There is a wide range of lengths, diameters and curls to suit every individual need and desire.
Lengths can range from 5 to 20 mm depending on the diameter of extension. Again you must use the size and length according to lash health.
When testing the weights of extensions they base the weight on a 12mm length extension. Keep this in mind when a client asks for longer. You will always need to drop diameters to compensate for the length increase. When choosing lengths make sure to remember you should never extend more than 80% of the length of the natural lash.
Volume lashing will never go beyond a 0.10 diameter but can go as low as 0.03
B Curl Is a very simple curl. Most like the natural eye and is only suitable for a round bulging eye.
J Curl is slightly curlier than a B curl and suits the round bulging eye also but much the same does not get used.
C Curl is the most universal curl. A safe bet for all eye shapes and best for learning to volume lash. It is a flattering and tasteful curl.
D Curl is one of the most curly lashes. It is a very bold and dramatic curl. Great for added drama but also used to LIFT the eyes! D curl is used for blending sets also.
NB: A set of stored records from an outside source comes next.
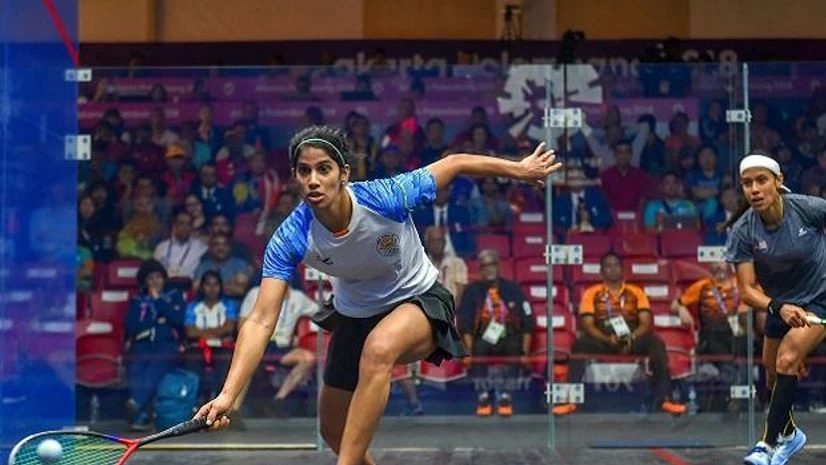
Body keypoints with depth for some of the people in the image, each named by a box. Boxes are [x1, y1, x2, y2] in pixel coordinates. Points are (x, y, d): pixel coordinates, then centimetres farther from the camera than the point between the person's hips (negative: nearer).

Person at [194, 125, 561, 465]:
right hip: (355, 314, 4)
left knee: (378, 349, -38)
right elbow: (261, 322, -30)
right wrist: (228, 395, -41)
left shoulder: (386, 197, -31)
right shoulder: (290, 239, -26)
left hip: (419, 300, -4)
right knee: (334, 431, 11)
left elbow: (455, 163, -16)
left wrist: (520, 169, -8)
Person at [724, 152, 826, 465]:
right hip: (779, 302, 4)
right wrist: (779, 307, -40)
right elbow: (748, 290, -22)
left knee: (787, 360, -23)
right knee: (773, 374, 15)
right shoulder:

For the droopy eyes you would certainly add some d curl to lift up
L Curl is a great curl for straight lashes. It will also lift lashes and makes an excellent bond. It is trickier to fan an l curl and will take practice to be able to use smoothly
L+ Curl is also for downward/straight natural lashes. Monolid/hooded heavy eyelids will have a lift using this curl and will attach much easier than a c or d curl.
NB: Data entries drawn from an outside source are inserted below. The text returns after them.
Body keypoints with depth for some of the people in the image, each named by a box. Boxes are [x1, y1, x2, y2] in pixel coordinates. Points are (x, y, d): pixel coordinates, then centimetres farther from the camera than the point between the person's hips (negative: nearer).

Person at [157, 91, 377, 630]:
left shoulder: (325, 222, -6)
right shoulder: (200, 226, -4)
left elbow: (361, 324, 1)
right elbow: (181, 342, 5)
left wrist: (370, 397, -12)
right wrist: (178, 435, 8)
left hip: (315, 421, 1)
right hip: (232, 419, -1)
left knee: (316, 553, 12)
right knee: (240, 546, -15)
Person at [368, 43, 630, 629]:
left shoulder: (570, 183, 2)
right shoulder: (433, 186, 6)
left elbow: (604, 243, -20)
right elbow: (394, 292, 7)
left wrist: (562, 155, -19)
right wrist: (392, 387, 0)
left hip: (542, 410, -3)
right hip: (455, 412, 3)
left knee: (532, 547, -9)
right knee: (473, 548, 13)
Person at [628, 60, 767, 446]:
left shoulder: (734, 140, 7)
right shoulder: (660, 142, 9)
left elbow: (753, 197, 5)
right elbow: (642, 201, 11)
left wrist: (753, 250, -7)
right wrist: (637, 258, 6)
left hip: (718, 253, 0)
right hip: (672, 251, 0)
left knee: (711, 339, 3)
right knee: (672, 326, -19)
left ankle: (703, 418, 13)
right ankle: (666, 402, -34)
U curl / DDD curl which is the curliest of lashes. This is an extremely beautiful lift and bold extension for those wanting the most drama.
It is always wise to mix curls. Get to know the eye shape. Look for symmetry and these curls can help balance. It will take practice but is essential to a perfect set.
Faux mink lash extensions are ⅔ tapered. Usually a semi matte finish most natural looking and also slightly lighter in weight than a silk lash
Silk lash extensions ⅓ of the lash is tapered and provides a semi gloss dark finish.
There are many methods to lashing and you will find the one that best suits your needs.
An example of a textured set:
Always use the tighter curl for texture! Texture makes for a beautiful set. It makes the set look fuller and blended. You don't need to use different curls to do texture but it is always important to have the texture in the under layer.
A tape back method is the best way to access the under layer (the part we see when looking into the mirror). By doing this at the beginning of a set not only do you get the little hairs out of the way saving time later on but you also get your texture out of the way as well as getting the most visual part of the set out of the way incase of being on a time crunch.
Say you wanted to use C for inner and outer eye but a D curl for the body you will need to skip a size in curl due to the tighter curl of the D.
For example: 9c,10c,11c,13d,12d,10c
A 9c will look longer than a 9d due to the tight curl of d so you always need to skip a size if transitioning from C curl to a D curl to compensate.
Here you will see lash curls that compliment each other! Often I use C on the inners and CC or D on the middle to outer.
Make sure to assess the client lashes prior to choosing your lash sizes. Where most clients will be ok with a 0.07 many woman can only handle a 0.05 extension. The set will still look perfect going down in size. It's always better to be cautious than to have a client blame your for any damage.
Our lashes are always at different stages of growth. That is why texturising is so important.
You will always use finer shorter lashes on young growth and use your main length for the drama. For example
In a 6d set you would put 4-6d on the long strong lashes while the younger lashes will only get 2-3d.